Green energy investment hit record £560bn last year
Investment in green energy hit a world record of £560 billion ($755 billion) last year – up a massive 27 per cent from 2020.
The growth was driven mainly by investment in electric vehicles and charging infrastructure, which jumped 77 per cent last year to £203 billion ($273 billion), according to BloombergNEF’s Energy Transition Investment Trends 2022 report.
The renewable energy sector still holds the top spot in investment terms, rising by 6.5 per cent to £272 billion ($366 billion).
Overall, clean power and electrification – including renewables, nuclear power, energy storage, electrified transport and electrified heat – attracted £544 billion ($731 billion) of investment. A further £17.8 billion ($24 billion) was invested in hydrogen, carbon capture and storage, and sustainable materials.
West’s emissions dwarf those of poorer countries
In the first two days of January, the average Brit was already responsible for more carbon dioxide emissions than someone from the Democratic Republic of the Congo would produce in an entire year, according to new analysis.
The study by the Center for Global Development (CGD) highlights the “vast energy inequality” between rich and poor countries. It found that each Brit produces 200 times the climate emissions of the average Congolese person, while each American produces 585 times as much.
By the end of January, the carbon emitted by someone living in the UK will surpass the annual emissions of citizens of 30 low and middle-income countries, it found.
Euan Ritchie, a policy analyst at CGD Europe, said his work was prompted by the “climate hypocrisy” of western countries, including the UK and the US, that have pledged to stop aid funding to fossil fuel projects in developing states.
Aviva puts 1,500 corporates on notice over climate and other ESG issues
Aviva Investors has put 1,500 companies on notice regarding environmental, social and governance (ESG) issues – including the threat of motions to oust chief executives if urgent targets aren’t met.
The firm, which manages more than £262 billion of assets, has urged the chairs and executives at all businesses in which it invests to show urgency on issues including the climate crisis, biodiversity loss and human rights.
It is calling on the businesses to publish detailed biodiversity, net zero and human rights-related actions plans, and to link executive pay to the delivery of these plans.

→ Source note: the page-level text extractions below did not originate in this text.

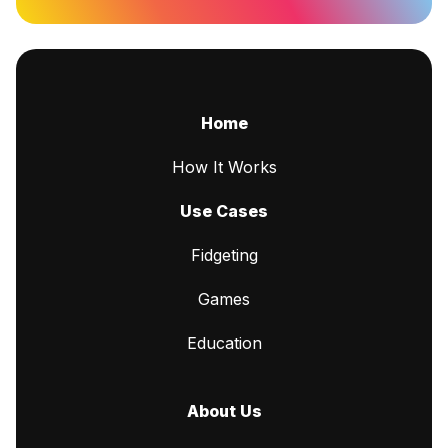
Home
How It Works
Use Cases
Fidgeting
Games
Education
About Us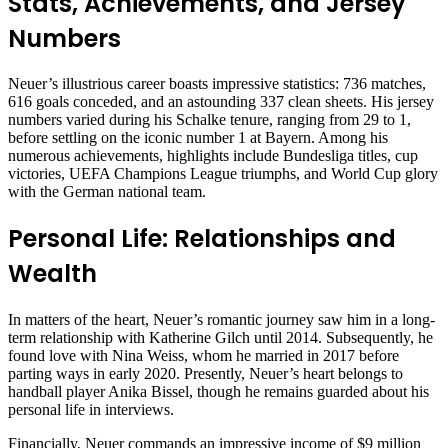
Stats, Achievements, and Jersey
Numbers
Neuer’s illustrious career boasts impressive statistics: 736 matches,
616 goals conceded, and an astounding 337 clean sheets. His jersey
numbers varied during his Schalke tenure, ranging from 29 to 1,
before settling on the iconic number 1 at Bayern. Among his
numerous achievements, highlights include Bundesliga titles, cup
victories, UEFA Champions League triumphs, and World Cup glory
with the German national team.
Personal Life: Relationships and
Wealth
In matters of the heart, Neuer’s romantic journey saw him in a long-
term relationship with Katherine Gilch until 2014. Subsequently, he
found love with Nina Weiss, whom he married in 2017 before
parting ways in early 2020. Presently, Neuer’s heart belongs to
handball player Anika Bissel, though he remains guarded about his
personal life in interviews.
Financially, Neuer commands an impressive income of $9 million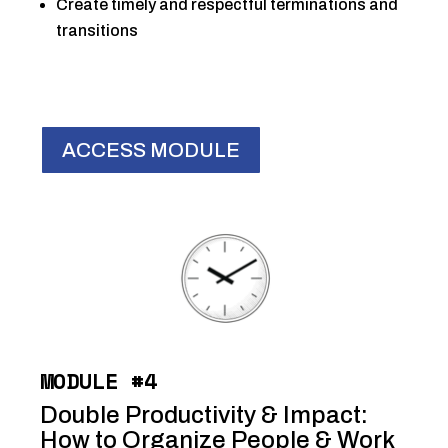
Create timely and respectful terminations and
transitions
ACCESS MODULE
MODULE #4
Double Productivity & Impact:
How to Organize People & Work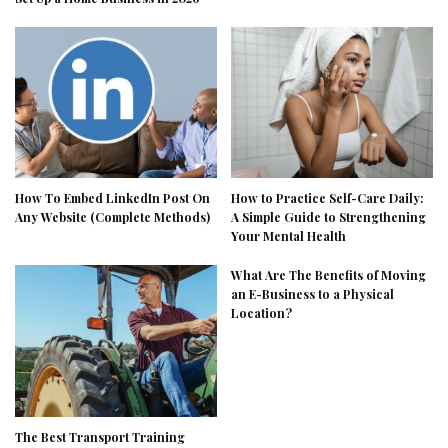
How To Embed LinkedIn Post On
How to Practice Self-Care Daily:
Any Website (Complete Methods)
A Simple Guide to Strengthening
Your Mental Health
What Are The Benefits of Moving
an E-Business to a Physical
Location?
The Best Transport Training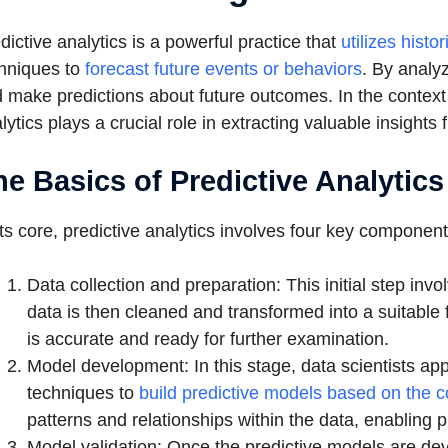
dictive analytics is a powerful practice that
utilizes histo
hniques to
forecast future events or behaviors
. By analyz
 make predictions about future outcomes. In the context o
lytics plays a crucial role in extracting valuable insigh
he Basics of Predictive Analytics
its core, predictive analytics involves four key component
Data collection and preparation: This initial step inv
data is then cleaned and transformed into a suitable 
is accurate and ready for further examination.
Model development: In this stage, data scientists app
techniques to
build predictive models based on the c
patterns and relationships within the data, enabling 
Model validation: Once the predictive models are dev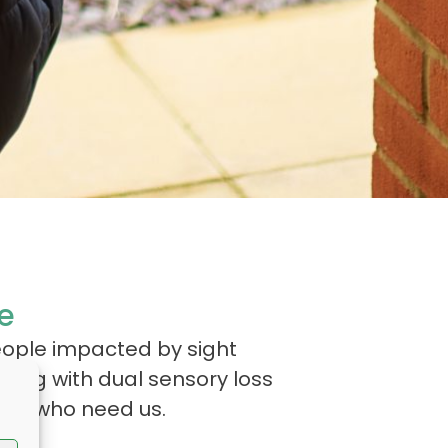
e
eople impacted by sight
iving with dual sensory loss
hose who need us.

Net zero plans are set to become a legal requirement for large, high-emitting businesses in the UK from 2023.
Should businesses fail to take these actions, Aviva Investors says it will vote against them this AGM (annual general meeting) season.
Rihanna pledges £11 million to climate justice movement
Popstar Rihanna has pledged £11.1 million ($15 million) to fighting for climate justice.
The ‘We Found Love’ singer is making the donation through her Clara Lionel Foundation, which is named after her grandparents.